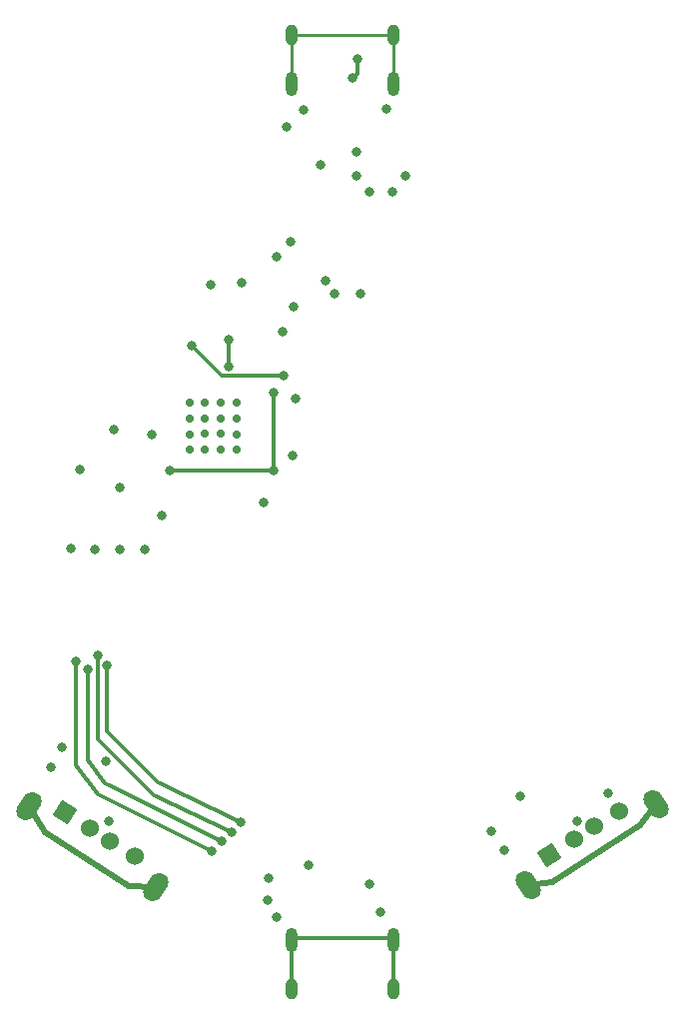
<source format=gbr>
%TF.GenerationSoftware,KiCad,Pcbnew,(6.0.8)*%
%TF.CreationDate,2022-12-04T22:26:40-08:00*%
%TF.ProjectId,Anduril USB Hub,416e6475-7269-46c2-9055-534220487562,rev?*%
%TF.SameCoordinates,Original*%
%TF.FileFunction,Copper,L4,Bot*%
%TF.FilePolarity,Positive*%
%FSLAX46Y46*%
G04 Gerber Fmt 4.6, Leading zero omitted, Abs format (unit mm)*
G04 Created by KiCad (PCBNEW (6.0.8)) date 2022-12-04 22:26:40*
%MOMM*%
%LPD*%
G01*
G04 APERTURE LIST*
G04 Aperture macros list*
%AMHorizOval*
0 Thick line with rounded ends*
0 $1 width*
0 $2 $3 position (X,Y) of the first rounded end (center of the circle)*
0 $4 $5 position (X,Y) of the second rounded end (center of the circle)*
0 Add line between two ends*
20,1,$1,$2,$3,$4,$5,0*
0 Add two circle primitives to create the rounded ends*
1,1,$1,$2,$3*
1,1,$1,$4,$5*%
%AMRotRect*
0 Rectangle, with rotation*
0 The origin of the aperture is its center*
0 $1 length*
0 $2 width*
0 $3 Rotation angle, in degrees counterclockwise*
0 Add horizontal line*
21,1,$1,$2,0,0,$3*%
G04 Aperture macros list end*
%TA.AperFunction,ComponentPad*%
%ADD10RotRect,1.524000X1.524000X32.500000*%
%TD*%
%TA.AperFunction,ComponentPad*%
%ADD11C,1.524000*%
%TD*%
%TA.AperFunction,ComponentPad*%
%ADD12HorizOval,1.600000X-0.268650X0.421696X0.268650X-0.421696X0*%
%TD*%
%TA.AperFunction,ComponentPad*%
%ADD13O,1.000000X2.100000*%
%TD*%
%TA.AperFunction,ComponentPad*%
%ADD14O,1.000000X1.800000*%
%TD*%
%TA.AperFunction,ComponentPad*%
%ADD15RotRect,1.524000X1.524000X327.500000*%
%TD*%
%TA.AperFunction,ComponentPad*%
%ADD16HorizOval,1.600000X-0.268650X-0.421696X0.268650X0.421696X0*%
%TD*%
%TA.AperFunction,ViaPad*%
%ADD17C,0.800000*%
%TD*%
%TA.AperFunction,ViaPad*%
%ADD18C,0.700000*%
%TD*%
%TA.AperFunction,Conductor*%
%ADD19C,0.300000*%
%TD*%
%TA.AperFunction,Conductor*%
%ADD20C,0.250000*%
%TD*%
%TA.AperFunction,Conductor*%
%ADD21C,0.500000*%
%TD*%
G04 APERTURE END LIST*
D10*
%TO.P,J4,1,VBUS*%
%TO.N,Net-(F4-Pad1)*%
X129968048Y-102118948D03*
D11*
%TO.P,J4,2,D-*%
%TO.N,Net-(J4-Pad2)*%
X132076527Y-100775699D03*
%TO.P,J4,3,D+*%
%TO.N,Net-(J4-Pad3)*%
X133763310Y-99701100D03*
%TO.P,J4,4,GND*%
%TO.N,GND*%
X135871788Y-98357851D03*
D12*
%TO.P,J4,5,Shield*%
%TO.N,unconnected-(J4-Pad5)*%
X138962383Y-97811752D03*
X128166972Y-104689187D03*
%TD*%
D13*
%TO.P,J3,S1,SHIELD*%
%TO.N,unconnected-(J3-PadS1)*%
X116708342Y-109276379D03*
X108068342Y-109276379D03*
D14*
X108068342Y-113456379D03*
X116708342Y-113456379D03*
%TD*%
D15*
%TO.P,J2,1,VBUS*%
%TO.N,Net-(F2-Pad1)*%
X88904897Y-98473916D03*
D11*
%TO.P,J2,2,D-*%
%TO.N,Net-(J2-Pad2)*%
X91013376Y-99817165D03*
%TO.P,J2,3,D+*%
%TO.N,Net-(J2-Pad3)*%
X92700159Y-100891764D03*
%TO.P,J2,4,GND*%
%TO.N,GND*%
X94808637Y-102235013D03*
D16*
%TO.P,J2,5,Shield*%
%TO.N,unconnected-(J2-Pad5)*%
X85814302Y-97927817D03*
X96609713Y-104805252D03*
%TD*%
D14*
%TO.P,J1,S1,SHIELD*%
%TO.N,unconnected-(J1-PadS1)*%
X116708342Y-32606379D03*
D13*
X116708342Y-36786379D03*
X108068342Y-36786379D03*
D14*
X108068342Y-32606379D03*
%TD*%
D17*
%TO.N,+5V*%
X106838342Y-51406379D03*
X109550000Y-102950000D03*
X107988342Y-50106379D03*
X113600000Y-44575000D03*
X114725000Y-45925000D03*
X92375000Y-94125000D03*
X106100000Y-104050000D03*
X97088342Y-73306379D03*
X113625000Y-42475000D03*
X125000000Y-100100000D03*
X127500000Y-97150000D03*
X88600000Y-93000000D03*
%TO.N,P2 D-*%
X89775000Y-85725000D03*
X101325000Y-101750000D03*
%TO.N,P2 D+*%
X90775000Y-86350000D03*
X102175000Y-100900000D03*
%TO.N,P3 D-*%
X91625000Y-85175000D03*
X103025000Y-100125000D03*
%TO.N,P3 D+*%
X92450000Y-86000000D03*
X103800000Y-99300000D03*
%TO.N,VDD12*%
X107438342Y-61506379D03*
X99584578Y-58902614D03*
%TO.N,VDD33*%
X106588342Y-69506379D03*
X102788342Y-60731879D03*
X102776195Y-58419732D03*
X97738342Y-69506379D03*
X106588342Y-62906379D03*
D18*
%TO.N,GND*%
X100750000Y-66425000D03*
D17*
X108288342Y-55606379D03*
D18*
X102075000Y-67750000D03*
D17*
X106825000Y-107350000D03*
X93038342Y-66006379D03*
X103838342Y-53606379D03*
X115625000Y-106975000D03*
X87675000Y-94675000D03*
X107625000Y-40400000D03*
X113888342Y-54556379D03*
X93513342Y-76206379D03*
X107288342Y-57756379D03*
D18*
X102075000Y-65100000D03*
D17*
X106050000Y-105950000D03*
D18*
X103400000Y-66450000D03*
D17*
X110938342Y-53456379D03*
X105688342Y-72206379D03*
D18*
X102075000Y-63775000D03*
D17*
X91438342Y-76206379D03*
X134900000Y-96900000D03*
X101238342Y-53806379D03*
D18*
X100750000Y-65100000D03*
X102075000Y-66425000D03*
D17*
X116100000Y-38900000D03*
D18*
X100725000Y-67750000D03*
X99425000Y-63775000D03*
D17*
X93488342Y-70956879D03*
X92550000Y-99250000D03*
D18*
X99425000Y-66450000D03*
D17*
X116600000Y-45925000D03*
X108438342Y-63406379D03*
X89388342Y-76156379D03*
X110550000Y-43625000D03*
D18*
X103400000Y-63775000D03*
D17*
X108138342Y-68256379D03*
X132300000Y-99200000D03*
X95638342Y-76206379D03*
X117750000Y-44575000D03*
X96204428Y-66432419D03*
D18*
X103400000Y-65100000D03*
X99425000Y-67750000D03*
X103400000Y-67750000D03*
D17*
X90138342Y-69456379D03*
X109060342Y-38956379D03*
X111738342Y-54556379D03*
X114700000Y-104550000D03*
D18*
X100750000Y-63775000D03*
D17*
X126100000Y-101700000D03*
D18*
X99425000Y-65125000D03*
D17*
%TO.N,Net-(J1-PadA5)*%
X113632342Y-34640879D03*
X113269958Y-36278879D03*
%TD*%
D19*
%TO.N,P2 D-*%
X91634137Y-96915863D02*
X101325000Y-101750000D01*
X91634137Y-96915863D02*
X89775000Y-94525000D01*
X89775000Y-85725000D02*
X89775000Y-94525000D01*
%TO.N,P2 D+*%
X92261349Y-96013651D02*
X102175000Y-100900000D01*
X92261349Y-96013651D02*
X90775000Y-94075000D01*
X90775000Y-86350000D02*
X90775000Y-94075000D01*
%TO.N,P3 D-*%
X103025000Y-100125000D02*
X96387500Y-97037500D01*
X91650000Y-85200000D02*
X91650000Y-92300000D01*
X91625000Y-85175000D02*
X91650000Y-85200000D01*
X91650000Y-92300000D02*
X96387500Y-97037500D01*
%TO.N,P3 D+*%
X92450000Y-86000000D02*
X92400000Y-86050000D01*
X92400000Y-86050000D02*
X92400000Y-91600000D01*
X103800000Y-99300000D02*
X96725000Y-95925000D01*
X92400000Y-91600000D02*
X96725000Y-95925000D01*
%TO.N,VDD12*%
X99584578Y-58902614D02*
X102163342Y-61481379D01*
X107413342Y-61481379D02*
X107438342Y-61506379D01*
X102163342Y-61481379D02*
X107413342Y-61481379D01*
%TO.N,VDD33*%
X106588342Y-62906379D02*
X106588342Y-69506379D01*
X106588342Y-69506379D02*
X97738342Y-69506379D01*
X102788342Y-58431879D02*
X102788342Y-60731879D01*
X102776195Y-58419732D02*
X102788342Y-58431879D01*
%TO.N,Net-(J1-PadA5)*%
X113269958Y-36278879D02*
X113632342Y-35916495D01*
X113632342Y-35916495D02*
X113632342Y-34640879D01*
D20*
%TO.N,unconnected-(J1-PadS1)*%
X108068342Y-32606379D02*
X108068342Y-36786379D01*
X116708342Y-36786379D02*
X116708342Y-32606379D01*
X116708342Y-32606379D02*
X108068342Y-32606379D01*
D21*
%TO.N,unconnected-(J2-Pad5)*%
X94325000Y-104700000D02*
X96609713Y-104805252D01*
X85814302Y-97927817D02*
X87150000Y-100200000D01*
X87150000Y-100200000D02*
X94325000Y-104700000D01*
D19*
%TO.N,unconnected-(J3-PadS1)*%
X108068342Y-113456379D02*
X108068342Y-109276379D01*
X108213343Y-109131378D02*
X116563341Y-109131378D01*
X108068342Y-109276379D02*
X108213343Y-109131378D01*
X116708342Y-109276379D02*
X116708342Y-113456379D01*
X116563341Y-109131378D02*
X116708342Y-109276379D01*
D21*
%TO.N,unconnected-(J4-Pad5)*%
X128166972Y-104689187D02*
X130200000Y-104400000D01*
X130200000Y-104400000D02*
X137650000Y-99550000D01*
X137650000Y-99550000D02*
X138962383Y-97811752D01*
%TD*%
M02*

</source>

= = = = = = =

■ **Work request**
Find each line in the listing above that contains "circle", and copy that line.

■ **Output of the task**
0 $2 $3 position (X,Y) of the first rounded end (center of the circle)*
0 $4 $5 position (X,Y) of the second rounded end (center of the circle)*
0 Add two circle primitives to create the rounded ends*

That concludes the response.